Trump’s humour, I think, is archetypally mercantile – the laughter of business. It’s the comedy of a man who understands the exquisite pleasure of stiffing and the equally dreadful agonies of being stiffed. His gags are the gags of the guy on the make – a character from a Philip Roth novel, or a Martin Scorsese movie – a man who understands that in life you pay for everything. He’s aware, in other words, that in suffering there is comedy and that life is an inherently funny business.

By contrast, Trump’s predecessor in the White House wasn’t very funny – or at least not nearly as funny as everybody seemed to think. President Obama’s comedy was the comedy of the Boden catalogue – more about being seen to be creasing with laughter, knees bent, high-fiving Joe Biden while showing off a perfect smile – than it was about being genuinely hilarious. Obama’s gags, for example the ones he seemed so much to enjoy delivering at the White House Correspondents’ Association Dinner, were all very clearly written by someone else. Pretty much without exception they were preppy and WASPY – the humour of the elite – right down to the famous and cringey mic drop, complete with fingers over lips pose. There’s nothing wrong, of course, with the leader of the free world making scripted jokes, but it’s just that Obama without a script wasn’t funny at all. Steve Hilton recently said his old boss David Cameron had thought Obama was “one of the most narcissistic and self-absorbed people” he’d ever met. I suspect, judging from Obama’s inability to be spontaneously funny, that verdict isn’t as harsh as it sounds.

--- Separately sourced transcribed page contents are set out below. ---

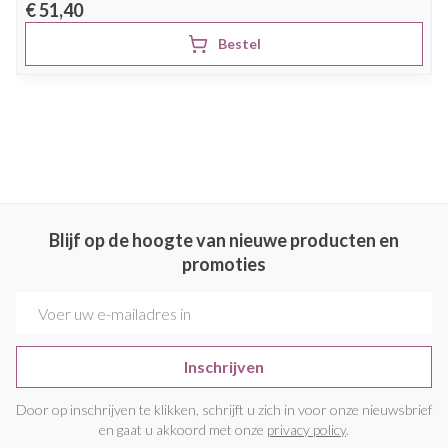
€ 51,40
Bestel
Blijf op de hoogte van nieuwe producten en
promoties
E-mail adres
Inschrijven
Door op inschrijven te klikken, schrijft u zich in voor onze nieuwsbrief
en gaat u akkoord met onze
privacy policy
.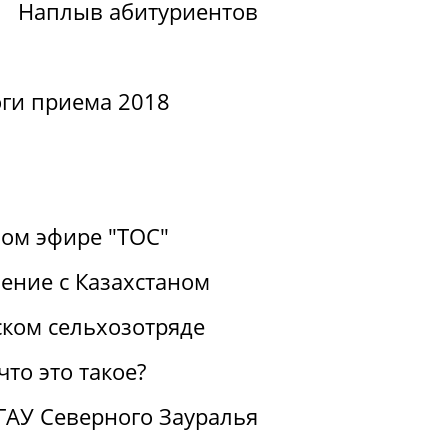
Наплыв абитуриентов
ги приема 2018
ом эфире "ТОС"
ение с Казахстаном
ком сельхозотряде
то это такое?
ГАУ Северного Зауралья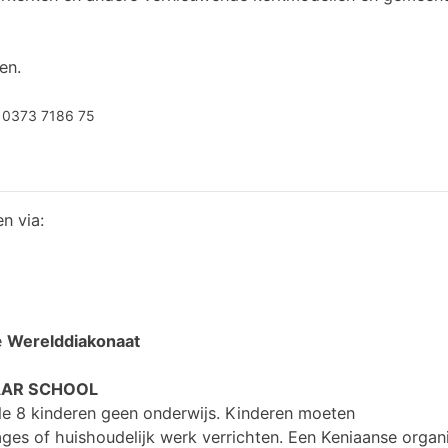
en.
 0373 7186 75
en via:
e
Werelddiakonaat
AAR SCHOOL
 de 8 kinderen geen onderwijs. Kinderen moeten
tages of huishoudelijk werk verrichten. Een Keniaanse organ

Don’t agree? Watch Jerry Seinfeld interview Obama in a dedicated episode of Comedians in Cars Getting Coffee on Netflix. Again and again Seinfeld, an American king of comedy, tries to set the President up to make a joke at his own expense, to laugh at himself. No chance.

“Have you ever had one of those George W Bush moments, remember when he couldn’t find the door in the wall…I don’t believe that you’ve ever publicly had one of those?” Seinfeld asks, straight-faced.

“I have not had a public moment like that,” the then-President replies.

“You haven’t tumbled down a stair?”

“No, not yet.”

“You’ve never leaned over and just started vomiting?”

“No. Nothing like that’s happened so far.”

“Nothing? What’s your most embarrassing Presidential moment?”

“This may be it.”

In fact, at least twice during the interview (which is predicated only on the idea that Obama can be a total laugh riot) Obama references his own coolness. “I’m supposed to be the cool President,” he says. But even school kids know: you can’t be both cool and funny.

It must be said, of course, that being spontaneously funny is by no means a pre-requisite for being a great leader. On the whole, we don’t look to Presidents for light relief. In fact, one suspects in general we’d prefer them to be serious. But the ability to be funny without effort does demonstrate, if nothing else, an incontrovertible common touch – the common touch Trump’s many enemies claim he doesn’t possess beyond demagoguery.

The great received wisdom about Trump, especially from those who hate him, is that the joke’s on him. We’re told again and again that he’s amazingly stupid (Michael Wolff’s Fire and Fury managed to stretch this single thesis to 336 pages). “If it wasn’t so serious, it’d be funny”, they say, shaking their heads, of virtually every Trump utterance and action. But surely this assertion is ludicrous. If Trump’s so stupid, then how come he’s a multibillionaire and the world’s most powerful man? Wouldn’t we all like to be so stupid?

The time has come, I think, to reassess Trump’s supposed stupidity, without the clouding lens of loathing. That probably begins with accepting that, if you can’t see that he’s funny, the joke’s not on him, it’s on you.

Trump’s humour may not always be pretty, but it’s there alright. Accept it: the President’s a funny guy.